This is purely simulate the problem. Reference code can be found here

vector<pair<int, int>> dirs = {{0, 1},{0, -1},{1, 0},{-1, 0}};
class UF{
    public:
    vector<int> roots;
    
    UF(int N){
        roots.assign(N, 0);
        for (int i = 0; i < N; ++i) roots[i] = i;
    }
    int findSet(int i) {
        return roots[i] == i ? i : roots[i] = findSet(roots[i]);
    }
    void unionSet(int i, int j) {
        int x = findSet(i), y =findSet(j);
        if (x == y) return;
        roots[x] = y;
    }
};
class Solution {
public:
    int n , m;
    vector<vector<int>> grid;
    void dfs(int i, int j, vector<vector<int>>& grid1, UF& uf) {
        grid1[i][j] = 0;
        int r = 0, c = 0;
        for (auto [di, dj] : dirs){
            r = i + di, c = j + dj;
            if (r < 0 || r >= n || c < 0 || c >= m || grid1[r][c] == 0) continue;
            grid1[r][c] = 0;
            uf.unionSet(i*m + j, r*m + c);
            dfs(r, c, grid1, uf);
        }
        return;
    }
     bool dfs2(int i, int j,  vector<vector<int>>& grid2,UF& uf,int root){
        grid2[i][j] = 0;
        bool good = true;
        int r = 0, c = 0;
        for (auto [di, dj] : dirs){
            r = i + di, c = j + dj;
            if (r < 0 || r >= n || c < 0 || c >= m || grid2[r][c] == 0) continue;
            grid2[r][c] = 0;
            auto newroot = uf.findSet(r*m + c);
            if (newroot != root) good = false;
            bool thisgood = dfs2(r, c, grid2, uf, root);
            if (!thisgood) good = false;
        }
         return good;
     }
    int countSubIslands(vector<vector<int>>& grid1, vector<vector<int>>& grid2) {
        this->grid = grid1;
        const int n = grid1.size(), m = grid1[0].size();
        this->n = n;
        this->m = m;
        UF uf(n*m);
        for (int i = 0; i < n; ++i){
            for (int j = 0; j < m; ++j){
                if (grid1[i][j]) {
                    dfs(i, j, grid1, uf);
                } 
            }
        }
        int ret = 0;
         for (int i = 0; i < n; ++i){
            for (int j = 0; j < m; ++j){
                if (grid2[i][j]) {
                    int root = uf.findSet(i*m + j);
                    ret += dfs2(i, j, grid2, uf,root) && grid[i][j];
                }
            }
        }
        return ret;
    }
};

using purely DFS

We can also solve it by using purely DFS, the checking is pretty simple:

For each element of the island from grid2, we check whether the corresponding element in grid1 is 1, if all of them is 1, then it is a sub island, if not, then it is not a sub island.

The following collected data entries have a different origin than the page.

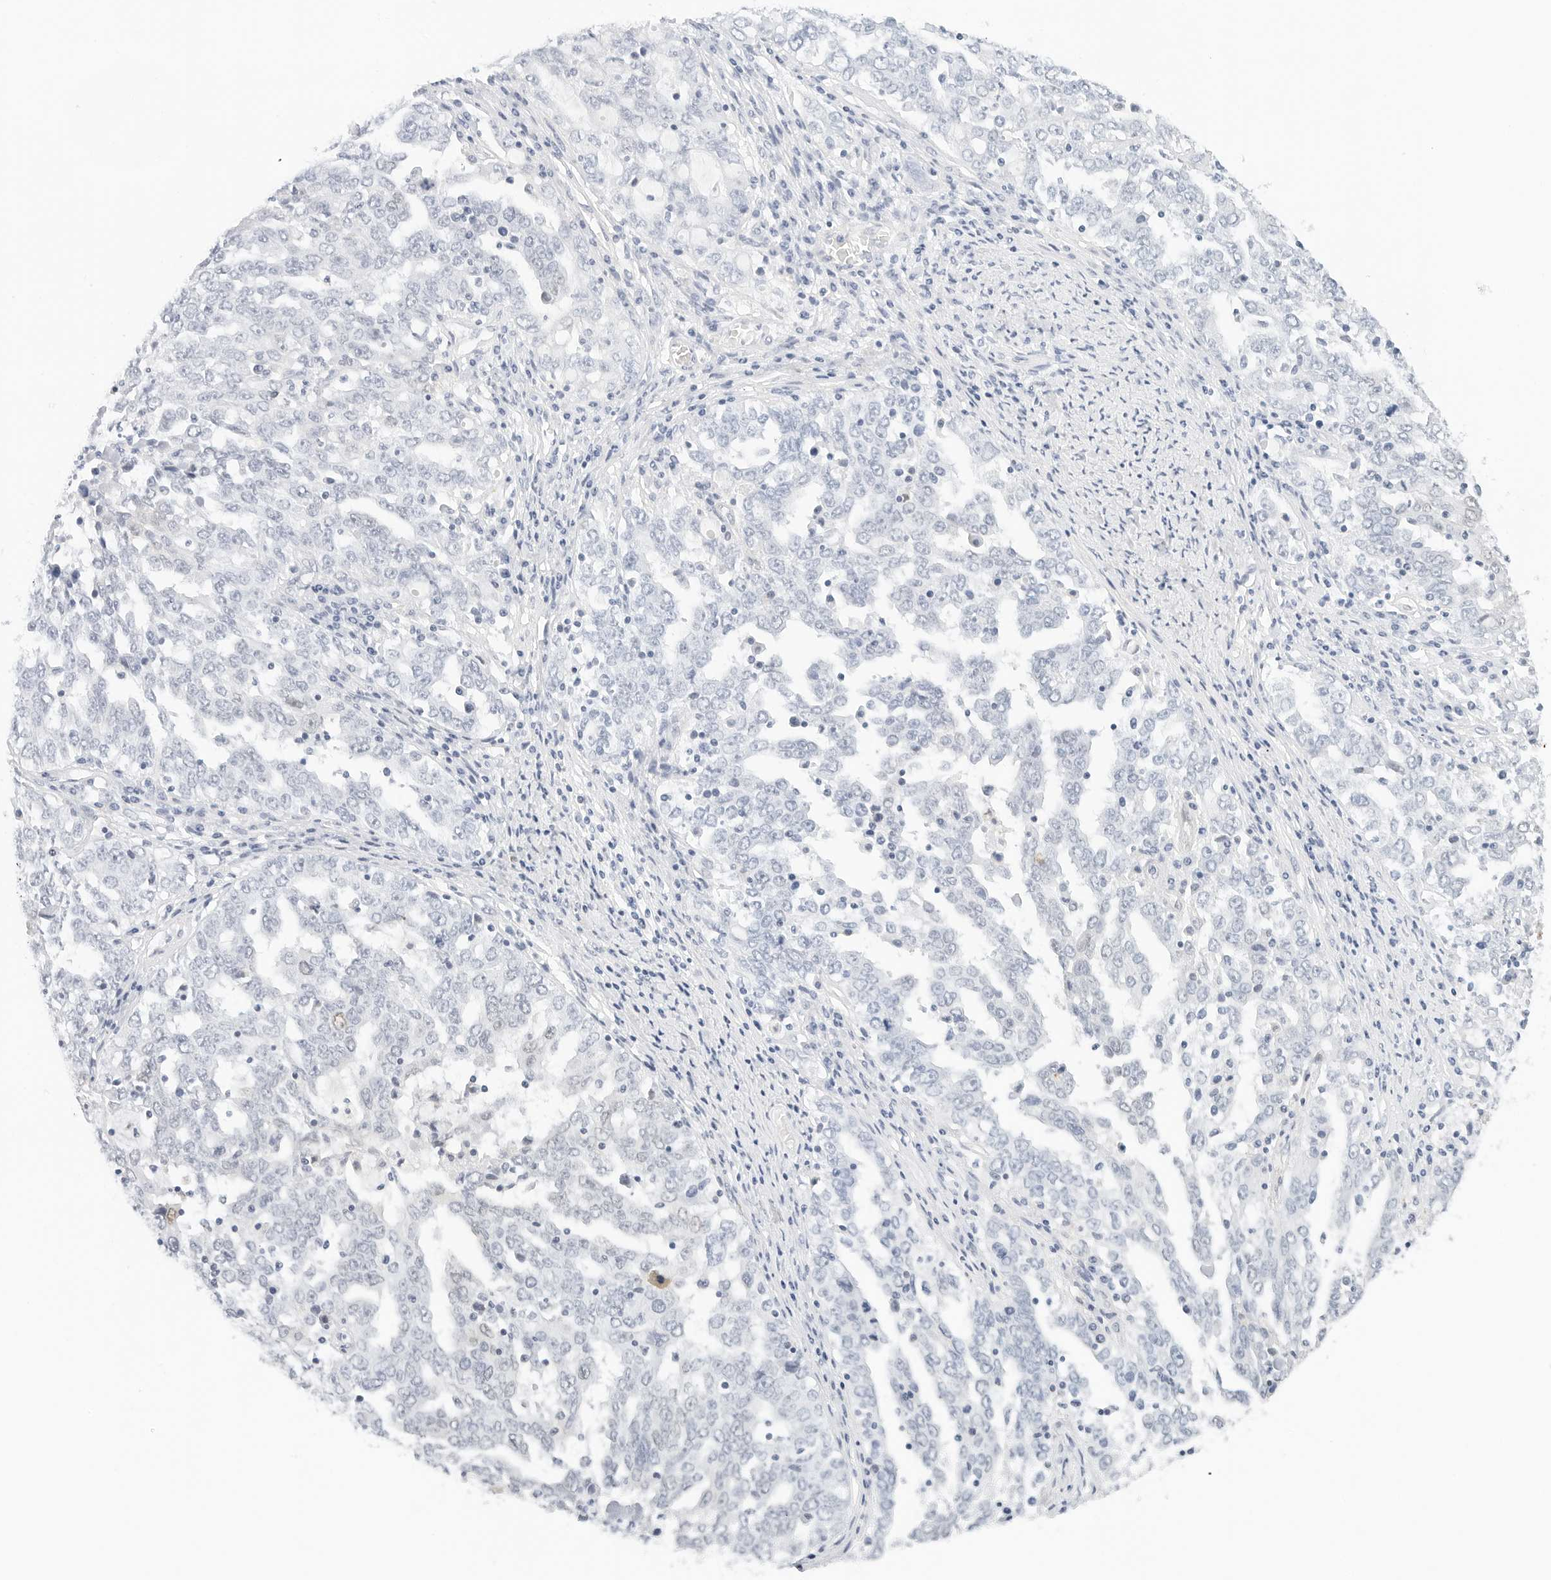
{"staining": {"intensity": "negative", "quantity": "none", "location": "none"}, "tissue": "ovarian cancer", "cell_type": "Tumor cells", "image_type": "cancer", "snomed": [{"axis": "morphology", "description": "Carcinoma, endometroid"}, {"axis": "topography", "description": "Ovary"}], "caption": "An image of ovarian cancer (endometroid carcinoma) stained for a protein reveals no brown staining in tumor cells.", "gene": "CD22", "patient": {"sex": "female", "age": 62}}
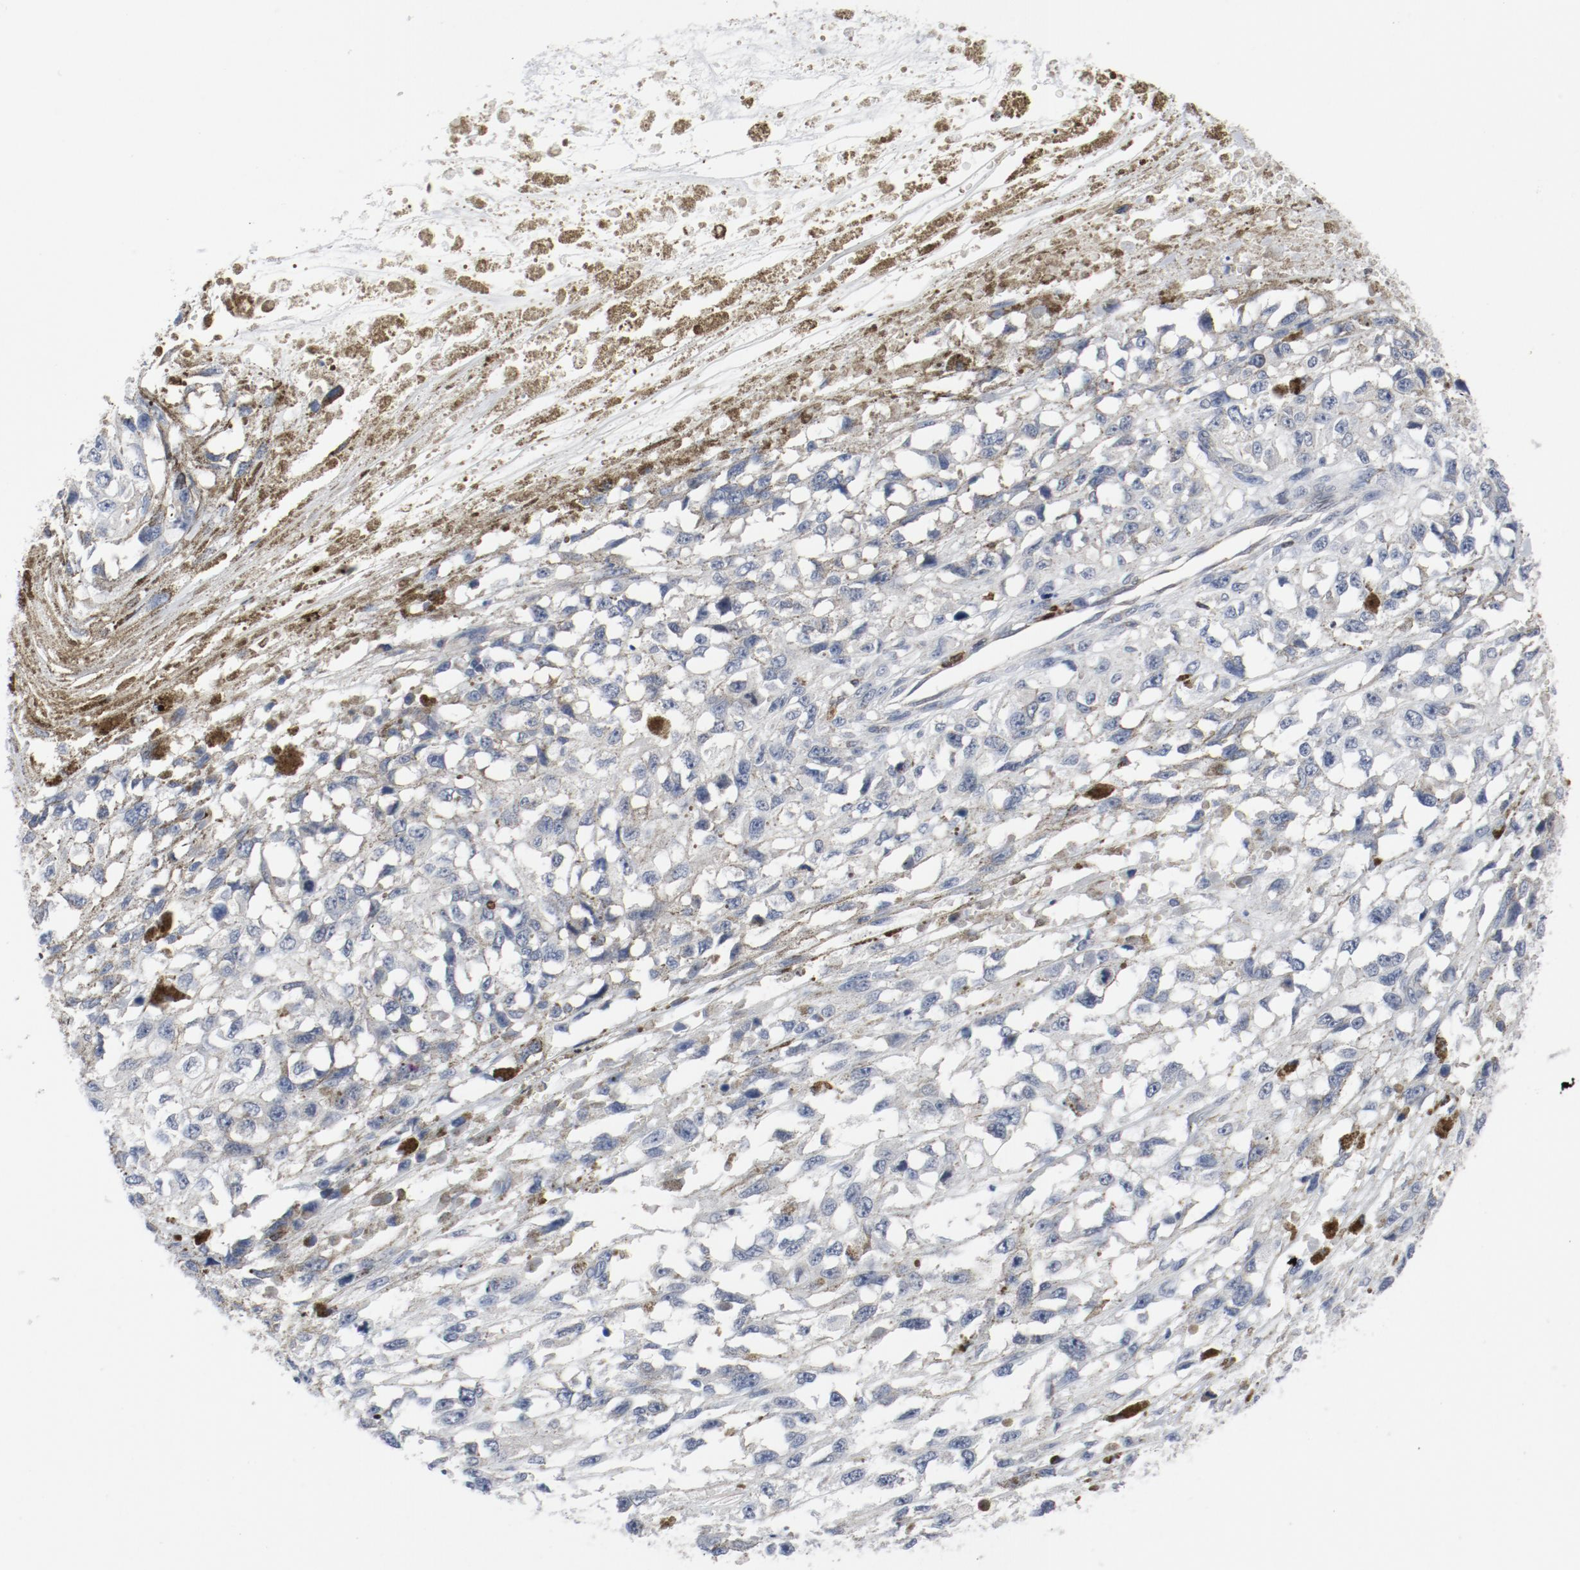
{"staining": {"intensity": "negative", "quantity": "none", "location": "none"}, "tissue": "melanoma", "cell_type": "Tumor cells", "image_type": "cancer", "snomed": [{"axis": "morphology", "description": "Malignant melanoma, Metastatic site"}, {"axis": "topography", "description": "Lymph node"}], "caption": "The micrograph reveals no significant positivity in tumor cells of malignant melanoma (metastatic site). (DAB (3,3'-diaminobenzidine) immunohistochemistry visualized using brightfield microscopy, high magnification).", "gene": "LCP2", "patient": {"sex": "male", "age": 59}}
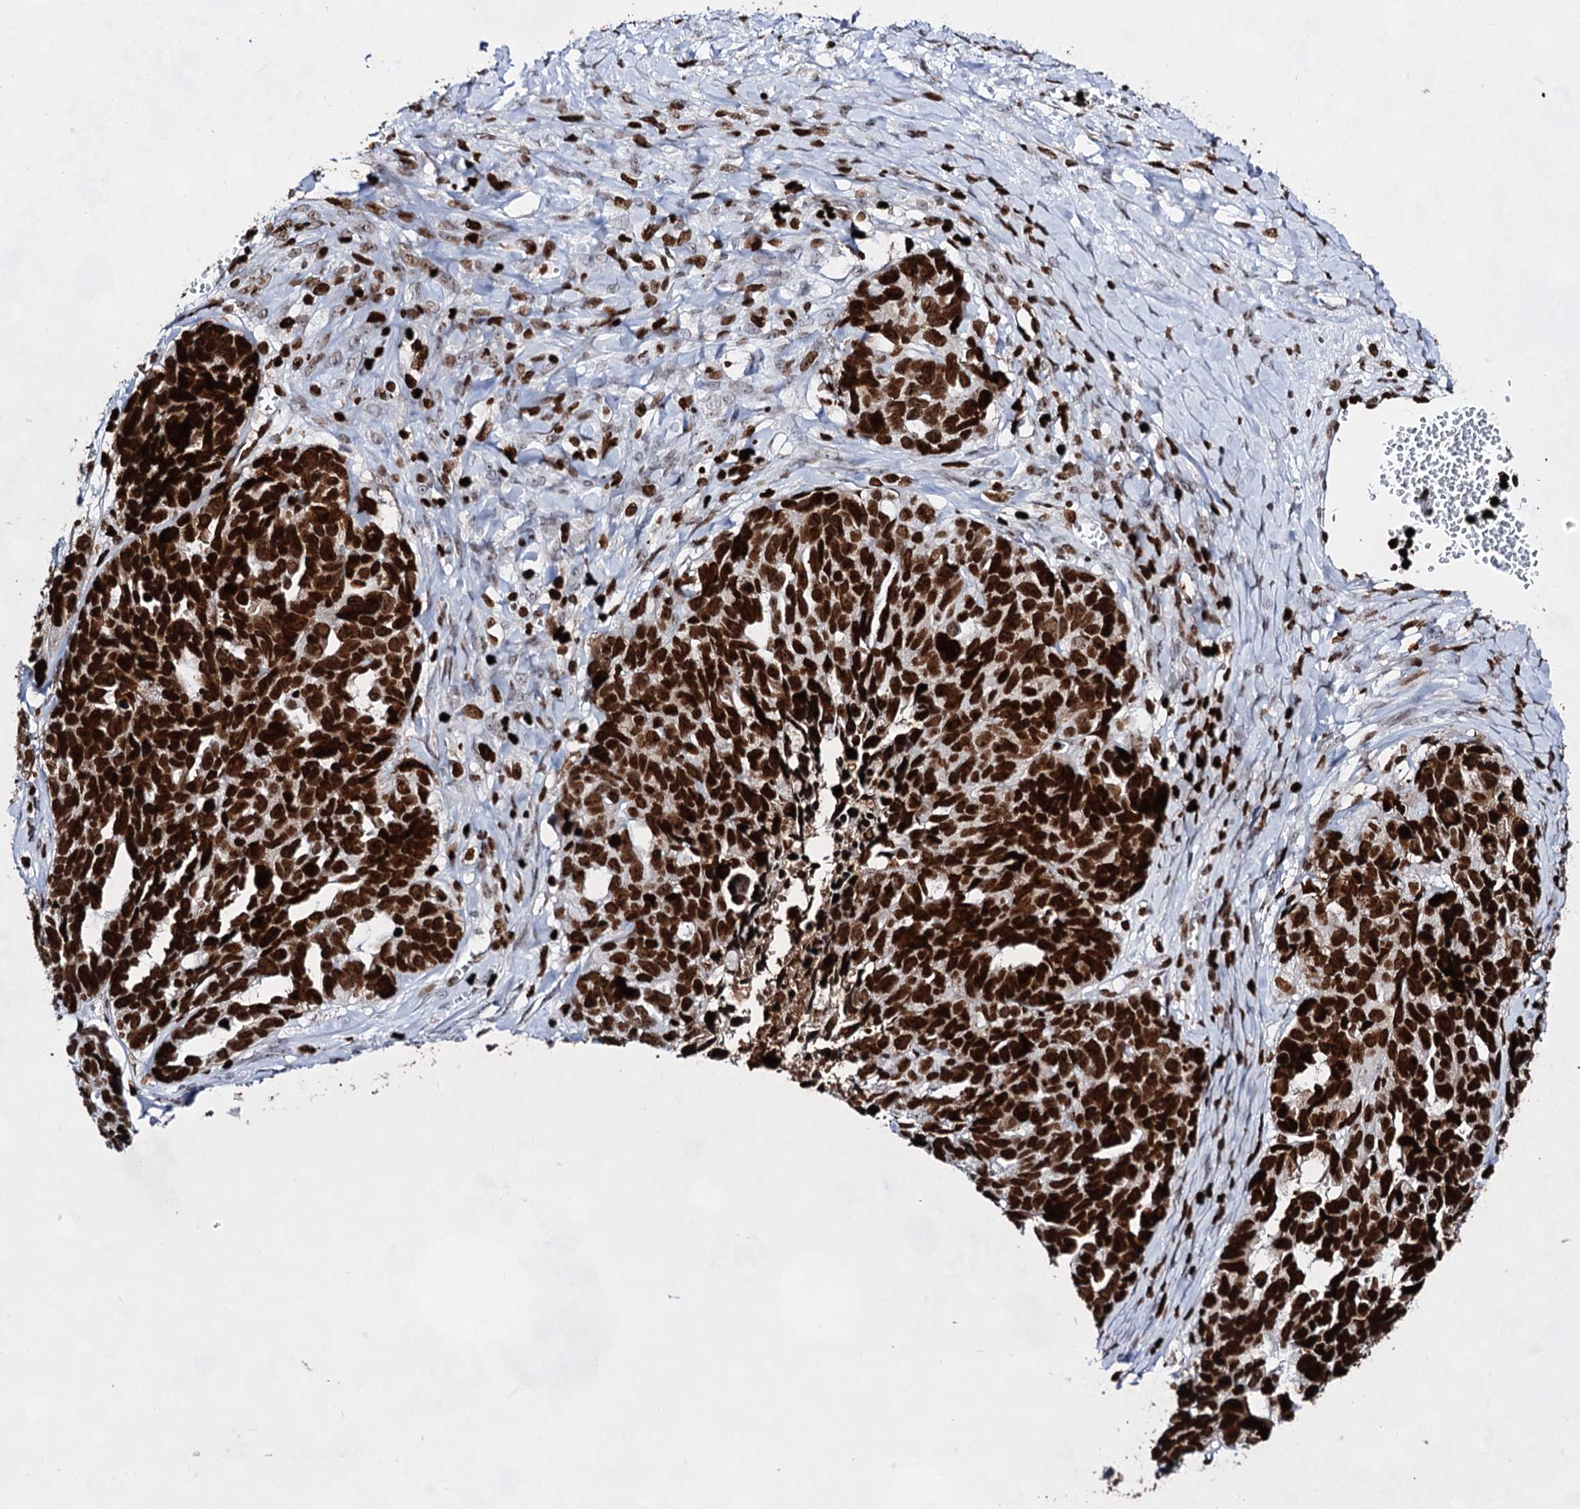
{"staining": {"intensity": "strong", "quantity": ">75%", "location": "nuclear"}, "tissue": "ovarian cancer", "cell_type": "Tumor cells", "image_type": "cancer", "snomed": [{"axis": "morphology", "description": "Cystadenocarcinoma, serous, NOS"}, {"axis": "topography", "description": "Ovary"}], "caption": "Tumor cells exhibit high levels of strong nuclear staining in approximately >75% of cells in human ovarian cancer (serous cystadenocarcinoma). (Stains: DAB in brown, nuclei in blue, Microscopy: brightfield microscopy at high magnification).", "gene": "HMGB2", "patient": {"sex": "female", "age": 79}}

You can understand this by building some examples. Then the problem can be solved by using simple DFS or BFS.

vector<pair<int, int>> dirs = {{0, 1},{0, -1},{1, 0},{-1, 0}};
class Solution {
public:
    int n , m;
    vector<vector<int>> grid1;
     bool dfs(int i, int j, vector<vector<int>>& grid2){
        bool good = true;
        grid2[i][j] = 0;
        if (grid1[i][j] == 0) good = false;
        int r = 0, c = 0;
        for (auto [di, dj] : dirs){
            r = i + di, c = j + dj;
            if (r < 0 || r >= n || c < 0 || c >= m || grid2[r][c] == 0) continue;
            bool thisgood = dfs(r, c, grid2);
            if (!thisgood) good = false;
        }
         return good;
     }
    int countSubIslands(vector<vector<int>>& grid1, vector<vector<int>>& grid2) {
        this->grid1 = grid1;
        const int n = grid1.size(), m = grid1[0].size();
        this->n = n;
        this->m = m;
        int ret = 0;
        for (int i = 0; i < n; ++i){
            for (int j = 0; j < m; ++j){
                if (grid2[i][j]) {
                    auto thisret = dfs(i, j, grid2);
                    ret += thisret;
                }
            }
        }
        return ret;
    }
};

using purely BFS

We can also use BFS.

vector<pair<int, int>> dirs = {{0, 1},{0, -1},{1, 0},{-1, 0}};
class Solution {
public:
    int n , m;
    vector<vector<int>> grid1;
     bool bfs(int i, int j, vector<vector<int>>& grid2){
        bool good = true;
         queue<pair<int, int>> Q;
         Q.emplace(i, j);
         grid2[i][j] = 0;
         while(!Q.empty()){
             auto [i, j] = Q.front();Q.pop();
             if (grid1[i][j] == 0) good = false;
             for (auto [di, dj]: dirs){
                 int r = i + di, c = j + dj;
                 if (r < 0 || r >= n || c < 0 || c >= m || grid2[r][c] == 0) continue;
                 Q.emplace(r, c);
                 grid2[r][c] = 0;
             } 
         }
          return good;
     }
    int countSubIslands(vector<vector<int>>& grid1, vector<vector<int>>& grid2) {
        this->grid1 = grid1;
        const int n = grid1.size(), m = grid1[0].size();
        this->n = n;
        this->m = m;
        int ret = 0;
        for (int i = 0; i < n; ++i){
            for (int j = 0; j < m; ++j){
                if (grid2[i][j]) {
                    auto thisret = bfs(i, j, grid2);
                    ret += thisret;
                }
            }
        }
        return ret;
    }
};